Des documents déclassifiés du FBI révèlent pourquoi l'enquête de contre-espionnage sur Trump n'a jamais été menée à son terme
Points clés
- •Le président Trump a déclassifié des documents destinés à étayer les allégations d'ingérence chinoise dans l'élection de 2020, mais selon The New York Times, rien dans ces documents ne corroborait ces affirmations.
- •Le FBI a lancé une enquête classifiée baptisée Oxferd Comma environ une semaine après le renvoi du directeur du FBI James Comey par Trump en mai 2017, avec des volets pénaux et de contre-espionnage distincts.
- •Le volet de contre-espionnage était conçu pour évaluer si Trump lui-même avait été compromis par la Russie, tandis que le volet pénal examinait si le renvoi de Comey constituait une entrave à la justice.
- •Le procureur général adjoint Rod Rosenstein a limité le mandat du conseiller spécial Robert Mueller exclusivement à la détermination de la commission d'infractions pénales, ce qui a effectivement écarté la composante de contre-espionnage.
- •Ni le rapport de Mueller de 2019 ni un rapport bipartisan de la commission du renseignement du Sénat de 2020 n'ont abordé la question spécifique de savoir si Trump avait été compromis par la Russie.

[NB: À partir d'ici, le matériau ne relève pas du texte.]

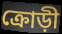
ক্রোড়ী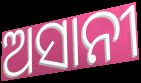
ଅସାନୀ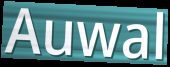
Auwal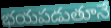
భయపడుతూనే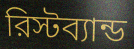
রিস্টব্যান্ডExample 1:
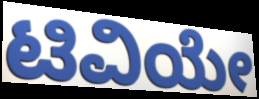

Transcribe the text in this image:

ಟಿವಿಯೇ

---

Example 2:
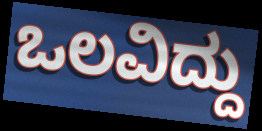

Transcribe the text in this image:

ಒಲವಿದ್ದು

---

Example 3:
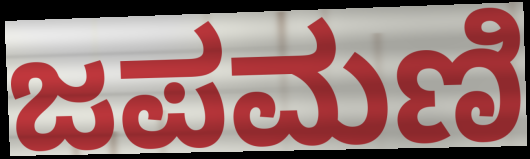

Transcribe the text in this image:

ಜಪಮಣಿ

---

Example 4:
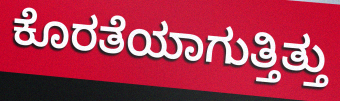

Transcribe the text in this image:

ಕೊರತೆಯಾಗುತ್ತಿತ್ತು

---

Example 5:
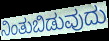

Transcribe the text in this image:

ನಿಂತುಬಿಡುವುದು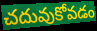
చదువుకోవడంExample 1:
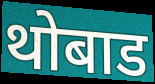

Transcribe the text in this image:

थोबाड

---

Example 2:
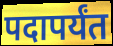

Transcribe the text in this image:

पदापर्यंत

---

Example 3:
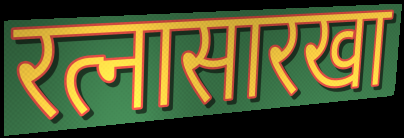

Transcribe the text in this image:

रत्नासारखा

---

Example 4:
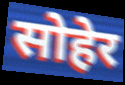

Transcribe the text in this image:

सोहेर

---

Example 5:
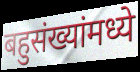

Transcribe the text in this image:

बहुसंख्यांमध्ये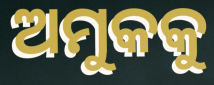
ଅମୁକକୁ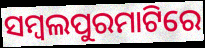
ସମ୍ବଲପୁରମାଟିରେ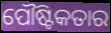
ପୌଷ୍ଟିକତାର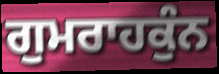
ਗੁਮਰਾਹਕੁੰਨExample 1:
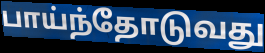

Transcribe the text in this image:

பாய்ந்தோடுவது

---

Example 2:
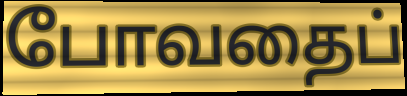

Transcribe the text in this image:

போவதைப்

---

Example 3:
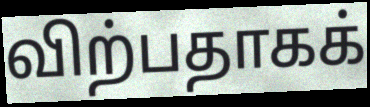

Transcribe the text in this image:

விற்பதாகக்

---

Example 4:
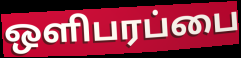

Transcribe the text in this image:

ஒளிபரப்பை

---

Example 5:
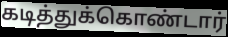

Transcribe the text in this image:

கடித்துக்கொண்டார்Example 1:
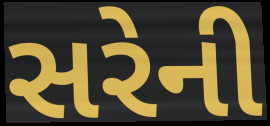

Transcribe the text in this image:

સરેની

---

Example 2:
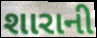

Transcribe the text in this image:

શારાની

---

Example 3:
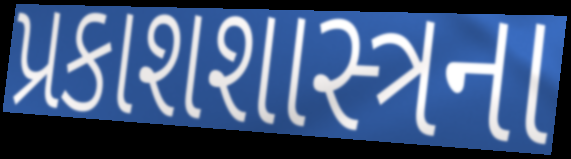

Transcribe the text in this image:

પ્રકાશશાસ્ત્રના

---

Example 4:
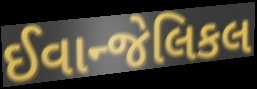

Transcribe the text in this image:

ઈવાન્જેલિકલ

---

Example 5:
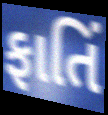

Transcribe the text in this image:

ફાતિંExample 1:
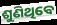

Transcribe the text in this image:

ଶୁଣିଥିବେ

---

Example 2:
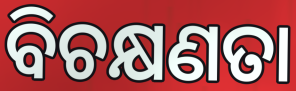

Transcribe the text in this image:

ବିଚକ୍ଷଣତା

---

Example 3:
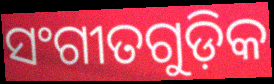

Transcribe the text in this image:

ସଂଗୀତଗୁଡ଼ିକ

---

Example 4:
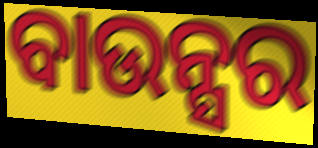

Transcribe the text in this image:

ବାଉନ୍ସର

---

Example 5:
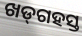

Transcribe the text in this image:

ଖଡ୍‌ଗହସ୍ତ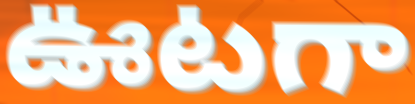
ఊటగా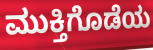
ಮುಕ್ತಿಗೊಡೆಯ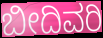
ಬೀದಿವರಿ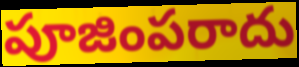
పూజింపరాదుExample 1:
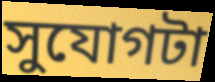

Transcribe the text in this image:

সুযোগটা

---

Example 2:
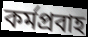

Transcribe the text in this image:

কর্মপ্রবাহ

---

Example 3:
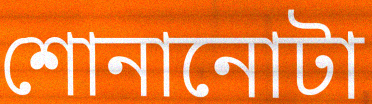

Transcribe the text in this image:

শোনানোটা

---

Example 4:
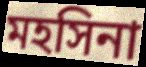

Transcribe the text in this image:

মহসিনা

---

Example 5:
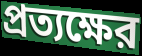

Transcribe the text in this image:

Le FBI a lancé une enquête de contre-espionnage en 2016 — largement connue sous le nom de Crossfire Hurricane — pour évaluer si l'ingérence russe dans l'élection présidentielle de l'année précédente constituait une menace pour la sécurité nationale. Cette enquête aurait stagné, tandis que l'enquête distincte sur le président Donald Trump a été menée jusqu'à son terme. Les raisons de cette disparité sont restées non divulguées jusqu'à ce que Trump déclassifie récemment un ensemble de documents qui ont, par inadvertance, fait la lumière sur la question.
Contrairement aux enquêtes pénales, qui sont conçues pour recueillir des preuves en vue d'éventuelles poursuites, les enquêtes de contre-espionnage sont conçues pour identifier et atténuer les menaces pour la sécurité nationale, y compris la possibilité qu'un individu soit vulnérable à l'influence ou à la compromission étrangère. Cette distinction s'est révélée déterminante dans la manière dont l'affaire Trump a finalement été traitée.
La publication de documents par Trump visait à étayer ses affirmations selon lesquelles le gouvernement chinois s'était ingéré dans l'élection présidentielle de 2020. Cependant, selon une analyse publiée par The New York Times, rien dans les documents déclassifiés ne corrobore ces allégations.
Les notes, examinées par The Times, confirment qu'environ une semaine après le renvoi du directeur du FBI James Comey par Trump en mai 2017, des responsables du bureau ont lancé une enquête classifiée sous le nom de code inhabituel « Oxferd Comma. » L'enquête comportait deux volets distincts : une enquête pénale examinant si le renvoi de Comey constituait une entrave à la justice, et une enquête de contre-espionnage évaluant si Trump lui-même avait été compromis par la Russie.
Lorsque le procureur général adjoint de l'époque, Rod Rosenstein, a nommé l'ancien directeur du FBI Robert Mueller au poste de conseiller spécial, Rosenstein a limité le mandat de Mueller à la détermination de la commission éventuelle d'infractions pénales. En conséquence, la composante de contre-espionnage de l'enquête a été effectivement écartée.
Mueller a interprété sa mission de manière restrictive, a rapporté The Times, se concentrant exclusivement sur les questions pénales comme Rosenstein l'avait ordonné. Sur le volet de l'entrave, le rapport de Mueller a documenté plusieurs épisodes impliquant une ingérence potentielle, mais a déclaré explicitement qu'il n'innocentait pas le président, tout en refusant de recommander des inculpations en vertu des directives du ministère de la Justice contre l'inculpation d'un président en exercice. La question de contre-espionnage de savoir si Trump avait été compromis par la Russie a progressivement disparu et n'a jamais fait l'objet d'une enquête approfondie ni été abordée dans le rapport final de 2019.
Trump a toujours nié avoir été un agent russe, et aucune enquête publiquement connue n'a établi le contraire. Néanmoins, le rapport de Mueller a documenté une vaste opération d'influence russe liée aux efforts de la Russie pour établir des liens avec Trump, laissant ouverte la question de ce qu'une enquête nationale de sécurité dédiée aurait pu révéler. Un rapport distinct de la commission bipartisane du renseignement du Sénat publié en 2020 a corroboré que la Russie avait mené une campagne agressive et multidimensionnelle pour s'ingérer dans l'élection de 2016, bien qu'il n'ait pas non plus abordé la question spécifique de contre-espionnage de savoir si Trump avait été compromis.